The United States and Kuh have entered into a Stipulated Order and Consent Judgment, subject to the Court’s approval, which would resolve the matter without litigation. If approved by the Court, the Judgment would require Kuh to pay $250,000 to the United States, prohibit Kuh from ever writing another opioid prescription, and would treat any future violation as contempt of court.
“While all healthcare providers have a duty to ensure the well-being of their patients, psychiatrists have the responsibility of treating and caring for particularly vulnerable patients,” said U.S. Attorney McSwain. “Psychiatrists who write opioid or benzodiazepine prescriptions to their patients must ensure that the prescriptions are appropriate and comply with federal and state law. My Office’s Affirmative Civil Enforcement Strike Force will continue to aggressively pursue improper opioid and controlled substance prescribing, hold providers accountable, and protect the citizens of the Eastern District of Pennsylvania.”

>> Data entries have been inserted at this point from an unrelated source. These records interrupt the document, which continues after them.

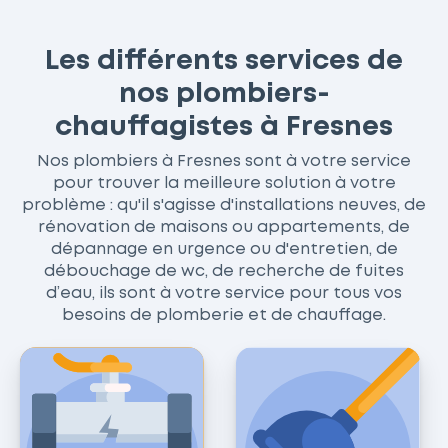
Les différents services de
nos plombiers-
chauffagistes à Fresnes
Nos plombiers à Fresnes sont à votre service
pour trouver la meilleure solution à votre
problème : qu'il s'agisse d'installations neuves, de
rénovation de maisons ou appartements, de
dépannage en urgence ou d'entretien, de
débouchage de wc, de recherche de fuites
d’eau, ils sont à votre service pour tous vos
besoins de plomberie et de chauffage.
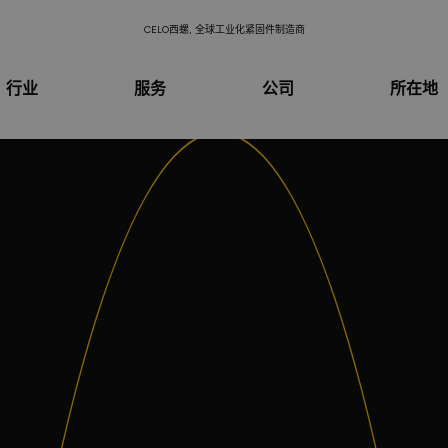
CELO西螺, 全球工业化紧固件制造商
行业
服务
公司
所在地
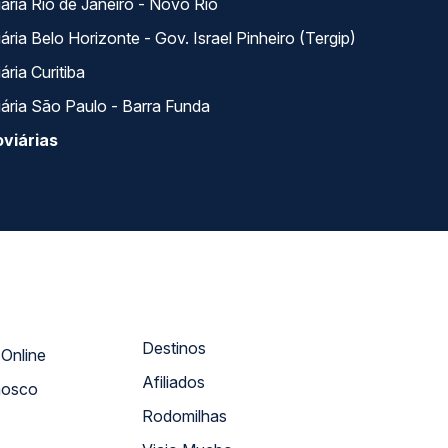
ária Rio de Janeiro - Novo Rio
ria Belo Horizonte - Gov. Israel Pinheiro (Tergip)
ria Curitiba
ária São Paulo - Barra Funda
viárias
Destinos
Atendimento Online
Afiliados
nosco
Rodomilhas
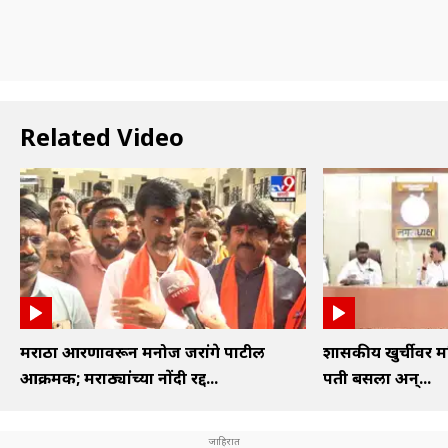
Related Video
मराठा आरक्षणावरून मनोज जरांगे पाटील
शासकीय खुर्चीवर महि
आक्रमक; मराठ्यांच्या नोंदी रद्द...
पती बसला अन्...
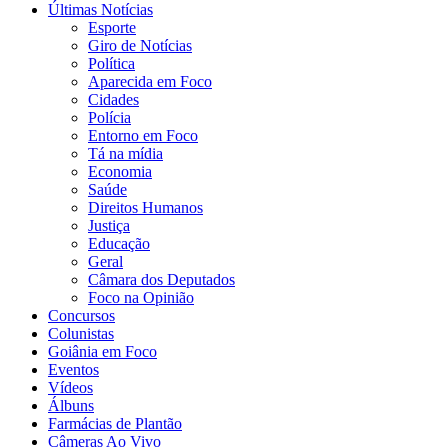
Últimas Notícias
Esporte
Giro de Notícias
Política
Aparecida em Foco
Cidades
Polícia
Entorno em Foco
Tá na mídia
Economia
Saúde
Direitos Humanos
Justiça
Educação
Geral
Câmara dos Deputados
Foco na Opinião
Concursos
Colunistas
Goiânia em Foco
Eventos
Vídeos
Álbuns
Farmácias de Plantão
Câmeras Ao Vivo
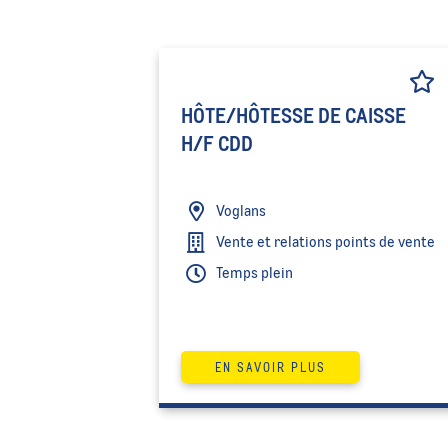
HÔTE/HÔTESSE DE CAISSE
H/F CDD
Voglans
Vente et relations points de vente
Temps plein
EN SAVOIR PLUS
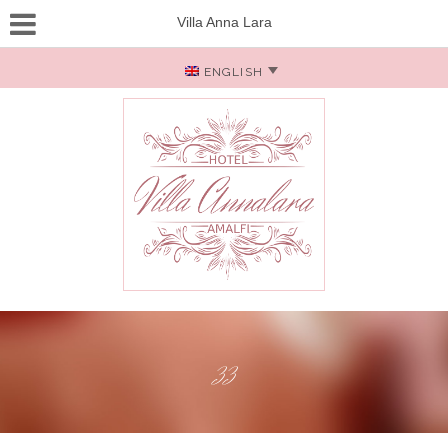
Villa Anna Lara
ENGLISH
33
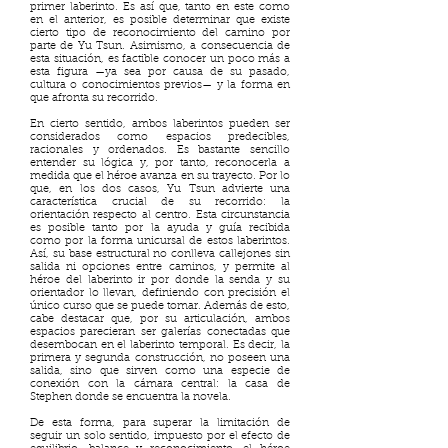
primer laberinto. Es así que, tanto en este como
en el anterior, es posible determinar que existe
cierto tipo de reconocimiento del camino por
parte de Yu Tsun. Asimismo, a consecuencia de
esta situación, es factible conocer un poco más a
esta figura —ya sea por causa de su pasado,
cultura o conocimientos previos— y la forma en
que afronta su recorrido.
En cierto sentido, ambos laberintos pueden ser
considerados como espacios predecibles,
racionales y ordenados. Es bastante sencillo
entender su lógica y, por tanto, reconocerla a
medida que el héroe avanza en su trayecto. Por lo
que, en los dos casos, Yu Tsun advierte una
característica crucial de su recorrido: la
orientación respecto al centro. Esta circunstancia
es posible tanto por la ayuda y guía recibida
como por la forma unicursal de estos laberintos.
Así, su base estructural no conlleva callejones sin
salida ni opciones entre caminos, y permite al
héroe del laberinto ir por donde la senda y su
orientador lo llevan, definiendo con precisión el
único curso que se puede tomar. Además de esto,
cabe destacar que, por su articulación, ambos
espacios parecieran ser galerías conectadas que
desembocan en el laberinto temporal. Es decir, la
primera y segunda construcción, no poseen una
salida, sino que sirven como una especie de
conexión con la cámara central: la casa de
Stephen donde se encuentra la novela.
De esta forma, para superar la limitación de
seguir un solo sentido, impuesto por el efecto de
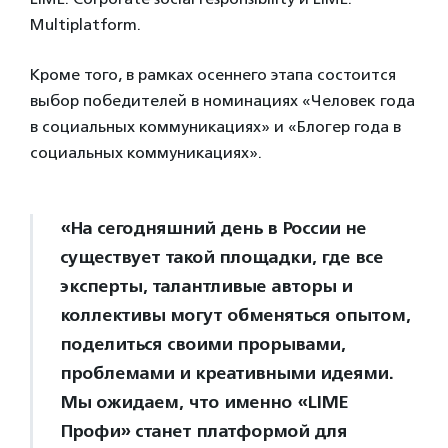
Multiplatform.
Кроме того, в рамках осеннего этапа состоится
выбор победителей в номинациях «Человек года
в социальных коммуникациях» и «Блогер года в
социальных коммуникациях».
«На сегодняшний день в России не
существует такой площадки, где все
эксперты, талантливые авторы и
коллективы могут обменяться опытом,
поделиться своими прорывами,
проблемами и креативными идеями.
Мы ожидаем, что именно «LIME
Профи» станет платформой для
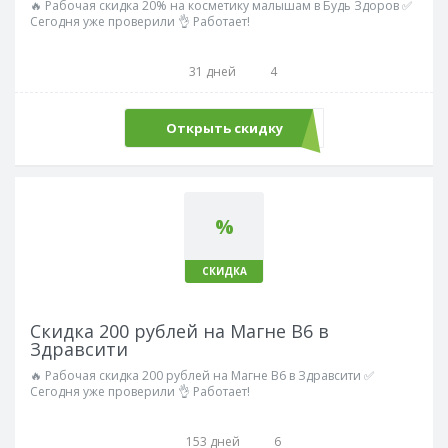
🔥 Рабочая скидка 20% на косметику малышам в Будь Здоров ✅
Сегодня уже проверили 👌 Работает!
31 дней
4
Открыть скидку
%
СКИДКА
Скидка 200 рублей на Магне В6 в
Здравсити
🔥 Рабочая скидка 200 рублей на Магне В6 в Здравсити ✅
Сегодня уже проверили 👌 Работает!
153 дней
6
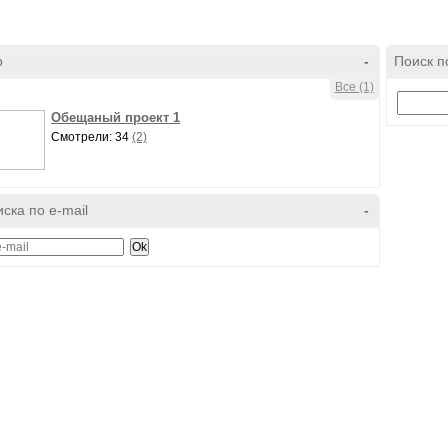
о
-
Поиск п
Все (1)
Обещаный проект 1
Смотрели: 34
(2)
ска по e-mail
-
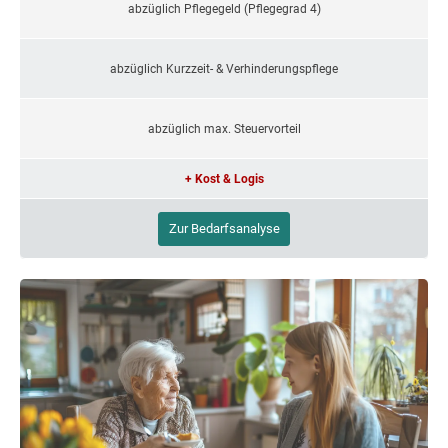
abzüglich Pflegegeld (Pflegegrad 4)
abzüglich Kurzzeit- & Verhinderungspflege
abzüglich max. Steuervorteil
+ Kost & Logis
Zur Bedarfsanalyse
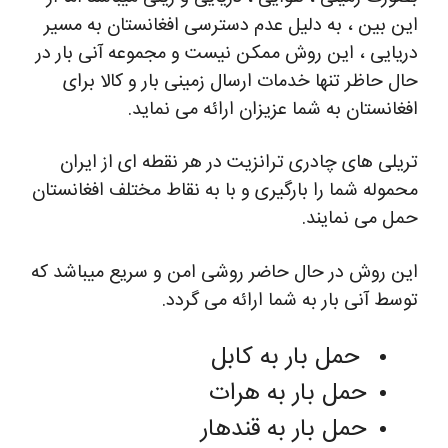
این بین ، به دلیل عدم دسترسی افغانستان به مسیر
دریایی ، این روش ممکن نیست و مجموعه آنی بار در
حال حاظر تنها خدمات ارسال زمینی بار و کالا برای
افغانستان به شما عزیزان ارائه می نماید.
تریلی های چادری ترانزیت در هر نقطه ای از ایران
محموله شما را بارگیری و با به نقاط مختلف افغانستان
حمل می نمایند.
این روش در حال حاضر روشی امن و سریع میباشد که
توسط آنی بار به شما ارائه می گردد.
حمل بار به کابل
حمل بار به هرات
حمل بار به قندهار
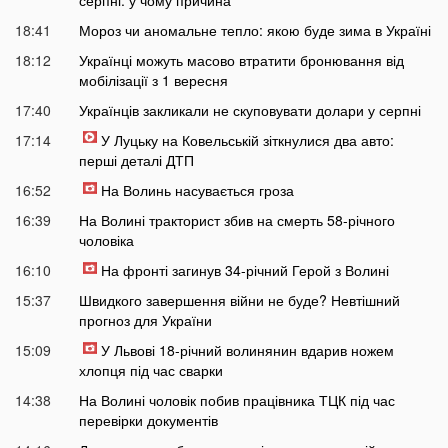
серпні: у чому причина
18:41
Мороз чи аномальне тепло: якою буде зима в Україні
18:12
Українці можуть масово втратити бронювання від
мобілізації з 1 вересня
17:40
Українців закликали не скуповувати долари у серпні
17:14
У Луцьку на Ковельській зіткнулися два авто:
перші деталі ДТП
16:52
На Волинь насувається гроза
16:39
На Волині тракторист збив на смерть 58-річного
чоловіка
16:10
На фронті загинув 34-річний Герой з Волині
15:37
Швидкого завершення війни не буде? Невтішний
прогноз для України
15:09
У Львові 18-річний волинянин вдарив ножем
хлопця під час сварки
14:38
На Волині чоловік побив працівника ТЦК під час
перевірки документів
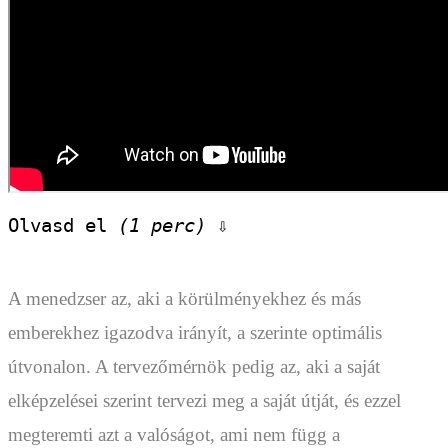
Olvasd el 
(1 perc)
 ⇩
A menedzser az, aki a körülményekhez és más
emberekhez igazodva irányít, a szerinte optimális
útvonalon. A tervezőmérnök pedig az, aki a saját
elképzelései szerint tervezi meg a saját útját, és ezzel
megteremti azt a valóságot, ami nem függ a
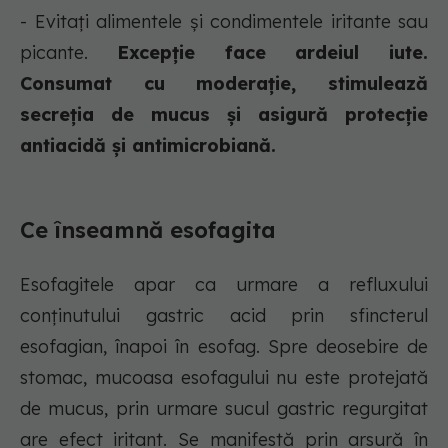
- Evitați alimentele și condimentele iritante sau
picante.
Excepție face ardeiul iute.
Consumat cu moderație, stimulează
secreția de mucus și asigură protecție
antiacidă și antimicrobiană.
Ce înseamnă esofagita
Esofagitele apar ca urmare a refluxului
conținutului gastric acid prin sfincterul
esofagian, înapoi în esofag. Spre deosebire de
stomac, mucoasa esofagului nu este protejată
de mucus, prin urmare sucul gastric regurgitat
are efect iritant. Se manifestă prin arsură în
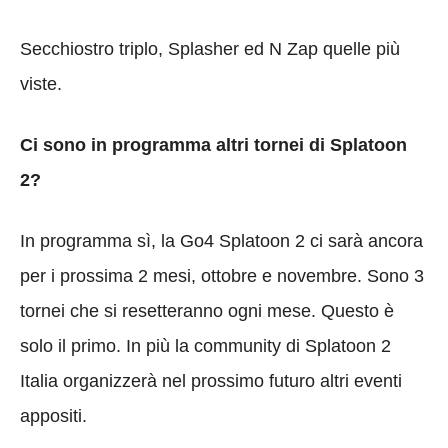
Secchiostro triplo, Splasher ed N Zap quelle più
viste.
Ci sono in programma altri tornei di Splatoon
2?
In programma sì, la Go4 Splatoon 2 ci sarà ancora
per i prossima 2 mesi, ottobre e novembre. Sono 3
tornei che si resetteranno ogni mese. Questo è
solo il primo. In più la community di Splatoon 2
Italia organizzerà nel prossimo futuro altri eventi
appositi.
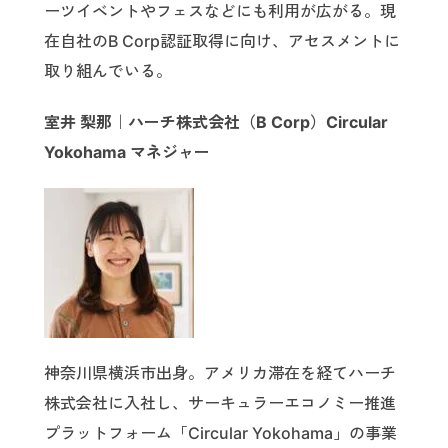
ーツイベントやフェスなどにも利用が広がる。現
在自社のB Corp認証取得に向け、アセスメントに
取り組んでいる。
室井 梨那｜ハーチ株式会社（B Corp）Circular
Yokohama マネジャー
神奈川県横浜市出身。アメリカ滞在を経てハーチ
株式会社に入社し、サーキュラーエコノミー推進
プラットフォーム「Circular Yokohama」の事業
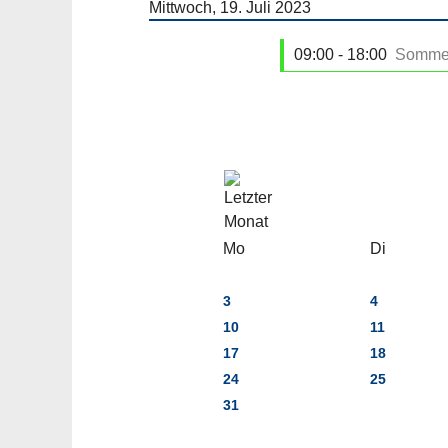
Mittwoch, 19. Juli 2023
09:00 - 18:00
Somme
Mo
Di
3
4
10
11
17
18
24
25
31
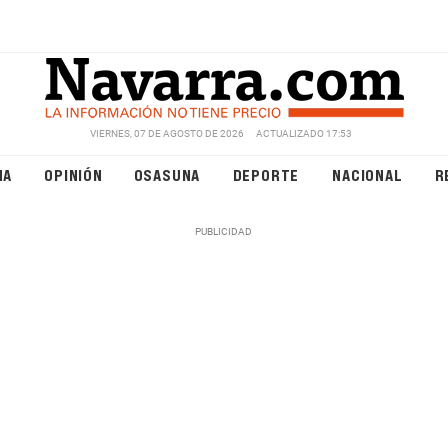
VIERNES, 07 DE AGOSTO DE 2026
ACTUALIZADO 17:53
NA
OPINIÓN
OSASUNA
DEPORTE
NACIONAL
R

“All registrants, to include Dr. Kuh, have an obligation to prescribe controlled substances such as opioids and benzodiazepines solely for a legitimate medical purpose and within the course of professional medical practice,” said Jonathan A. Wilson, Special Agent in Charge of the Drug Enforcement Administration’s Philadelphia Field Division. “The allegations against Kuh, who repeatedly prescribed these powerful drugs without any training in pain management and without conducting routine physical examinations, are deeply concerning.”
“Civil enforcement is an important tool to recover funds when physicians cause improper claims to the Medicare program,” said Maureen R. Dixon, Special Agent in Charge for the U.S. Department of Health and Human Services, Office of the Inspector General. “HHS-OIG will continue to work with the Affirmative Civil Enforcement Strike Force and our other law enforcement partners to ensure the integrity of the Medicare program.”
This investigation was conducted with the Philadelphia Field Division of the Drug Enforcement Administration, the Pennsylvania Department of State’s Bureau of Enforcement and Investigation, and the Department of Health and Human Services Office of Inspector General. For the United States Attorney’s Office, Assistant United States Attorney Anthony D. Scicchitano and Auditors Dawn Wiggins and Denis Cooke handled the matter.
The complaint contains allegations only; there has been no determination of liability.